The University of Maine at Farmington will head up a $20 million, seven year program intended to help at-risk students across the state prepare for and succeed in postsecondary education.

The purpose of the grant is to work with students from low-income families starting in seventh grade to raise their academic performance, increase the graduation rate at their high school and help them succeed in college.

“We’ll be able to start working with these students in seventh grade and support them and their families to create a college-going culture,” said Katherine Yardley, UMF associate provost, dean of the College of Education, Health and Rehabilitation and grant program manager.

UMF was recently awarded the grant by the U.S. Department of Education and will be working with 19 partner agencies and to serve up to 7,600 students annually from 63 high-poverty, rural schools in 26 districts.

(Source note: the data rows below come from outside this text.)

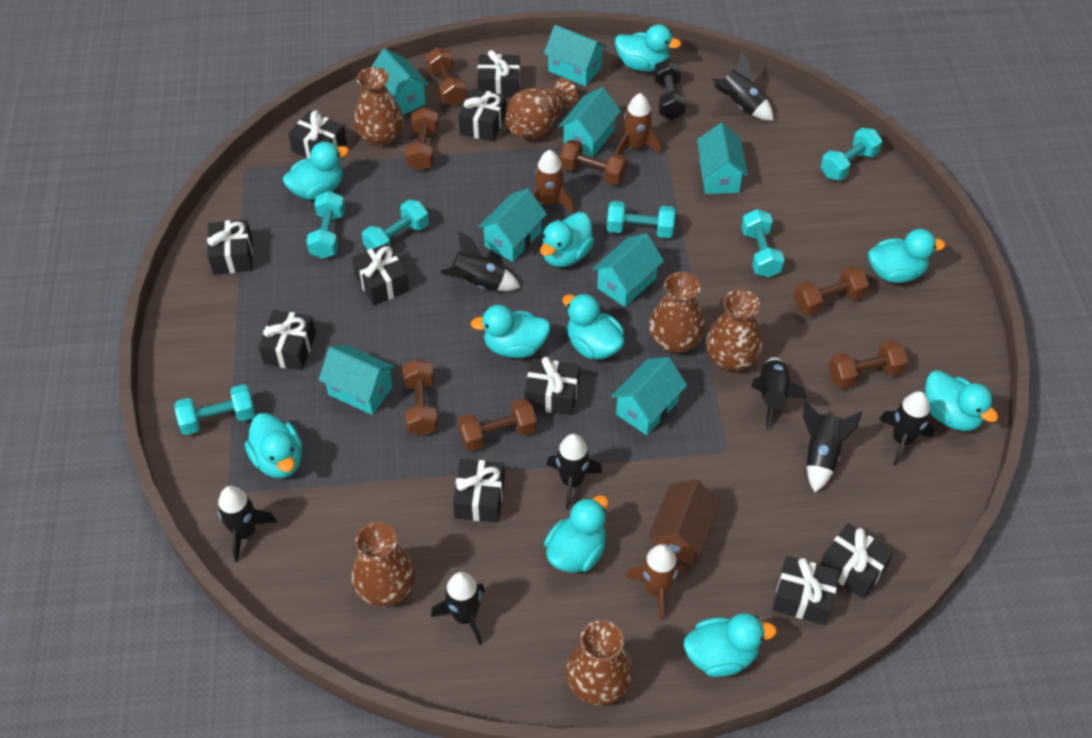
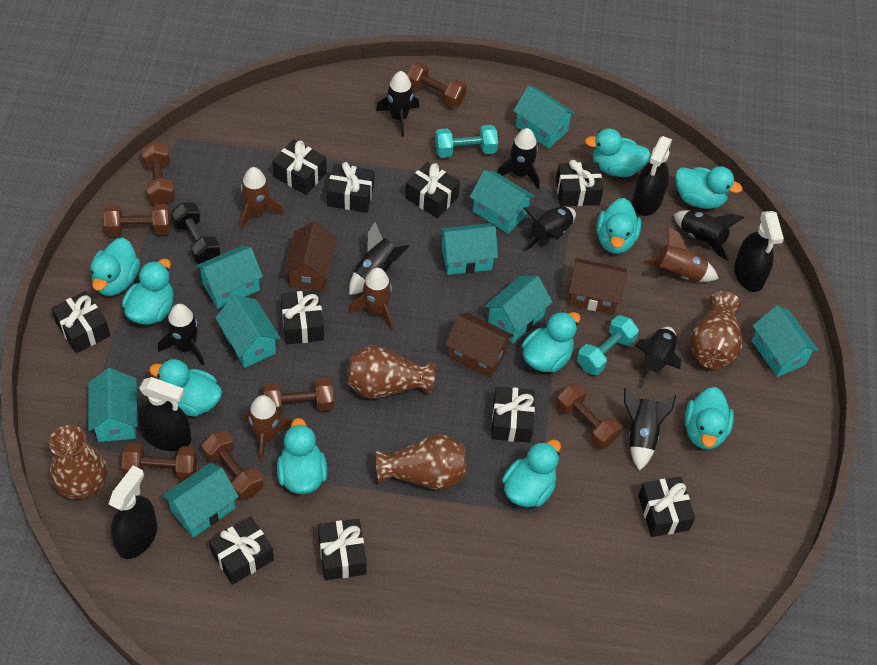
black spray bottle: 0 -> 4
brown house: 1 -> 3
brown rocket: 3 -> 4
brown vase: 6 -> 4
turquoise dumbbell: 6 -> 2
turquoise house: 8 -> 9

Central Maine school districts to partner with the statewide grant include Maine Academy of Natural Sciences in Fairfield, Winthrop Public Schools, Mount Abram in Salem, Carrabec in North Anson, Mount View in Thorndike, Readfield, Rangeley, Mt. Blue in Farmington, Upper Kennebec Valley in Bingham and Spruce Mountain in Jay.

Maine was one of 10 states to get the grant, and UMF will serve as the statewide grant’s fiscal agent, with Syntiro, a non-profit based in Readfield, handling the day to day administration of the project.

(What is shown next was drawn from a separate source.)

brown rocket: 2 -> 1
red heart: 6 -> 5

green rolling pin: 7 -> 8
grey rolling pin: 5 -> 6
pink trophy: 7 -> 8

“This GEAR UP grant is a wonderful asset for Maine and Maine students,” said UMF president Kathryn A. Foster in a press release. “Its implementation will help inspire all Maine students to strive beyond high school and realize their potential.”

Before GEAR UP, there was smaller scale partnership grant that worked with students in Dixfield, Jay and Rumford and achieved program goals.

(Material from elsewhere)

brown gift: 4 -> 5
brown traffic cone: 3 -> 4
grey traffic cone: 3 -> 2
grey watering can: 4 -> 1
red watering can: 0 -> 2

Syntiro president Kathryn F. Markovchick said in a press release that they “hope to build upon the successes of that experience and work to ensure that together, with UMF, school and non-school partners, we create outstanding opportunities for Maine’s students.”

One difference is that this time the program officials will be able to follow students from seventh grade through their first year of college and collect data to see what practices are most effective in meeting the goals.

“As we’re trying to use different cutting edge strategies, you want to make sure you know what is most effective in creating a college going climate and raising student achievement,” said Yardley.

After the study the different intervention methods, she said they can then share those findings with other schools.

In addition it will work working directly with students, the program will work with their families.

“So one aspect would be supporting families so they have an understanding and feel comfortable understanding financial aid and visiting schools,” she said.

When choosing the schools to work with, Yardley said they looked at factors like the number of students qualifying for free or reduced lunch, the high school graduation rates and the number of students going on to college.

“This program is exciting because it then works on multiple levels to look at what the resources are and what can then strengthen academics,” she said.